I’ll admit, largely when I encounter conversations about eportfolios I have the second reaction. In my experience these usually take the form of a proprietary software that instructors need to learn how to use on top of coming to grips with the idea of an eportfolio. It’s one more thing for students to do on top of their regular course work with little incentive to do so. The argument that employers will request, or even look at a portfolio, is only true in a few disciplines in my experience. They are implemented most often at a course level, so the number of items is generally really restricted. Is it really a portfolio if it has a test, a paper proposal, and a final paper in it? Adding a short reflection and uploading a file to an eportfolio platform hardly seems like a very valuable extension beyond writing the paper and receiving feedback from your peers and instructor. I’ve seen a number of eportfolio initiatives or attempts fall flat because we were trapped by our concept of a course, and of assignments. Unless you’re in a discipline, such as design, where over years you build a portfolio of work that is readily displayed in a portfolio format it’s best not to waste your time.
Unless…
Poking around the examples of quest banks/assignment banks/challenges that Alan shared I thought to myself “self, wouldn’t it be great if students could just select a number of challenges from a pile and then submit those for course completion requirements?” Students would be able to demonstrate knowledge/skills/attitudes through assignments in a variety of different ways. They get the choice. There isn’t a stack of papers that all seem the same that we know are destined for a forgotten file folder on our hard drives (or worse). What would a course like that look like? ePortfolios might actually work for a set up like that.
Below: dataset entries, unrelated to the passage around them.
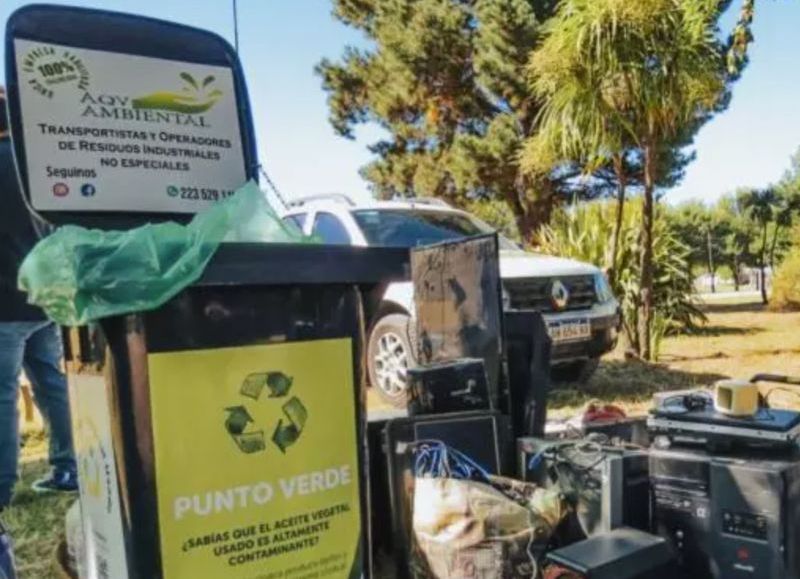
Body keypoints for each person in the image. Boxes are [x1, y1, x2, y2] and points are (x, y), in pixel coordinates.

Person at [0, 87, 77, 510]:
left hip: (4, 304)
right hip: (45, 300)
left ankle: (2, 488)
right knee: (52, 385)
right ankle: (70, 468)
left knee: (3, 395)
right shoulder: (35, 166)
At an introductory level of this idea, for each module students would be presented with a number of different challenges they could complete. They would not have to complete ALL of the challenges presented. Maybe it would be one or two simple challenges, and a mid-high level challenge in the first module of a course. In an advanced style of this design students could even contribute their own challenges. What goes in the portfolio is the challenges itself providing context for the artifact and the artifact itself.
In that course maybe some of the challenges are “closed” and some are “open”. Maybe students get the choice of sharing or not sharing their work in the open. Maybe it’s better if they are engaged in conversations about the merits of sharing their work, and the responsibilities that come with using CC licensed works. Circling back to the open pedagogy definition questions that have been tossed around in the last couple of weeks, perhaps focusing on learning artifacts that do and do not have CC licenses attached to them ignores the importance of student choice in the learning process.
I think I just ran out of steam on this stream of thought so I’ll leave it there.